=== Exercise passage ===

Re: [RFC] Instrumentation (was Re: 2.6.11-rc1-mm1)

From: Werner Almesberger
Date: Wed Jan 19 2005 - 02:15:47 EST


>From all I've heard and seen of LTT (and I have to admit that most
of it comes from reading this thread, not from reading the code),
I have the impression that it may try to be a bit too specialized,
and thus might miss opportunities for synergy.

You must be getting tired of people trying to redesign things from
scratch, but maybe you'll humor me anyway ;-)

Karim Yaghmour wrote:
> If you really want to define layers, then there are actually four
> layers:
> 1- hooking mechanism
> 2- event definition / registration
> 3- event management infrastructure
> 4- transport mechanism

For 1, kprobes would seem largely sufficient. In cases where you
don't have a usable attachment point (e.g. in the middle of a
function and you need access to variables with unknown location),
you can add lightweight instrumentation that arranges the code
flow suitably. [1, 2]

2 and 3 should be the main domain of LTT, with 2 sitting on top
of kprobes. kprobes currently doesn't have a nice way for
describing handlers, but that can be fixed [3]. But you probably
don't need a "nice" interface right now, but might be satisfied
with one that works and is fast (?)

=== Data ===

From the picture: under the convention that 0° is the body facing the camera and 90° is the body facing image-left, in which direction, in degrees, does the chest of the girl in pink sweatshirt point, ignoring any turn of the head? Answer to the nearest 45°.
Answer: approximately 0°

===

**Required action 1**
In the post on kernel instrumentation, what does its author say would seem largely sufficient for the hooking mechanism?
**Required action 2**
Pick up the post on kernel instrumentation after its last sentence and keep writing it.

**Exercise output 1**
kprobes

**Exercise output 2**
>From the discussion, it seems that the management is partially
done by relayfs. I find this a little strange. E.g. instead of
filtering events, you may just not generate them in the first
place, e.g. by not placing a probe, or by filtering in LTT,
before submitting the event.

Timestamps may be fine either way. Restoring sequence should be
a task user-space can handle: in the worst case, you'd have to
read and merge from #cpus streams. Seeking works in that context,
too.

Last but not least, 4 should be simple. Particularly since you're
worried about extreme speeds, there should be as little
processing as you can afford. If you need to seek efficiently
(do you, really ?), you may not even want message boundaries at
that level.

Something that isn't entirely clear to me is if you also need to
aggregate information in buffers. E.g. by updating a record until
is has been retrieved by user space, or by updating a record
when there is no space to create a new one. Such functionality
would add complexity and needs tight sychronization with the
transport.

[1] I've seen the argument that kprobes aren't portable. This
strikes me a highly questionable. Even if an architecture
doesn't have a trap instruction (or equivalent code sequence)
that is at least as short as the shortest instruction, you
can always fall back to adding instrumentation [2]. Also, if
you know where your basic blocks are, you may be able to
use traps that span multiple instructions. I recall that
things of this kind are already planned for kprobes.

[2] See the "reliable markers" of umlsim from umlsim.sf.net.
Implementation: cd umlsim/lib; make; tail -50 markers_kernel.h
Examples: cd umlsim/sim/tests; cat sbug.marker
They're basically extra-light markup in the source code.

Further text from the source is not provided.